#### [Supplied passage]
The family have fragments of what they say was a missile fired from a drone.
Throughout this conflict, both sides have accused each other of being responsible for civilian deaths.
The Israelis say a proportion of them were caused by Hamas rockets misfiring and falling short. Hamas does not have guided weapons.
An Israel Defense Forces spokesman has told Sky News it “will check” on their activities in the area at the time Dima died.
Dima’s family need the truth. It will go some way to helping them recover – because at the moment they are broken.
Inside, we met Dima’s mother, Dina Asayali. Talking to her, hearing her story and feeling her grief was deeply affecting.
She sobbed as she spoke: “I’m grieving for her. She’s a very innocent girl. They bombed her. Why did they do that? Tell me? What did she do?
“A child went to go and get a pot to make bread and they bombed her, they targeted her. Is she from the resistance?”
She now blames herself for the death. She had asked Dima to get the bread maker.
“I was waiting for her, I was waiting for her so I could finish making bread because the electricity came back on suddenly,” she says.
She recalled her “most beautiful daughter… a very active child”.
“She prefer to play with kids than to go to school. Her life was very active. Very active. Her heart like the sea, she loves everyone. She would even play marbles with the grownups. She would play with people of her age and different ages. She was very active.”
The day before she died, Dima had told her mother she wanted to go to a school to shelter. She was frightened of the bombs. This wasn’t the first war she had experienced.
“I prepared a bag for her. Because she was afraid of them. I prepared a bag for her three hours before she died,” says Dima’s mother.
“I want to hug her, and take her away with me but in the end I didn’t find her. I found a dead body.”

#### [How to complete this task]
Reproduce word for word the stretch of the report on Dima's death from "Throughout this conflict, both" through "was deeply affecting.".

#### [Material provided]
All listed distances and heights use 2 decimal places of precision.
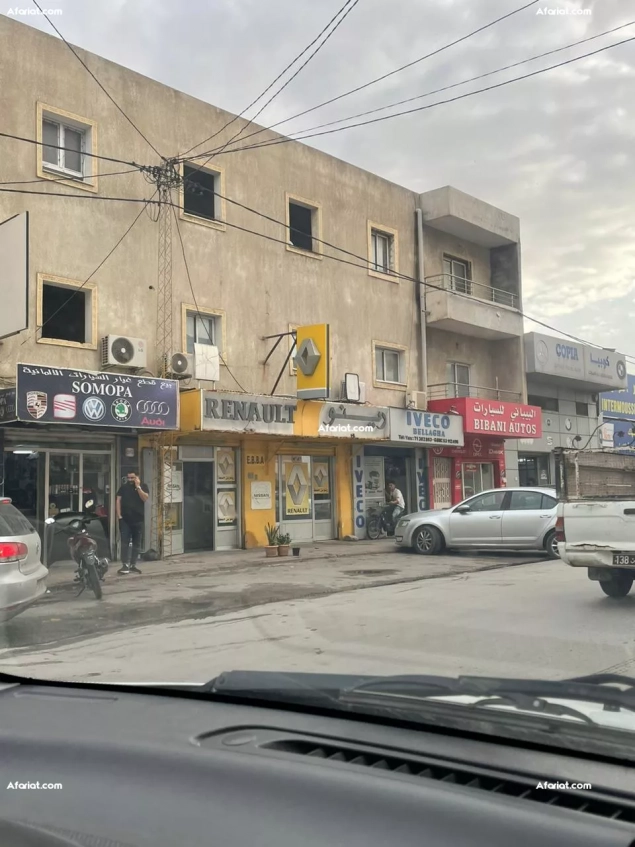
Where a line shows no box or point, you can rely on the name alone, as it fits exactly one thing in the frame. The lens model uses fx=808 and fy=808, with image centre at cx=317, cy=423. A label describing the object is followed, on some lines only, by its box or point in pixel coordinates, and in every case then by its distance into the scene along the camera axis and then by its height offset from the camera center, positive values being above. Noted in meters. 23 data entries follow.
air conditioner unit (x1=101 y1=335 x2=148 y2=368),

#### [Written reply]
Throughout this conflict, both sides have accused each other of being responsible for civilian deaths.
The Israelis say a proportion of them were caused by Hamas rockets misfiring and falling short. Hamas does not have guided weapons.
An Israel Defense Forces spokesman has told Sky News it “will check” on their activities in the area at the time Dima died.
Dima’s family need the truth. It will go some way to helping them recover – because at the moment they are broken.
Inside, we met Dima’s mother, Dina Asayali. Talking to her, hearing her story and feeling her grief was deeply affecting.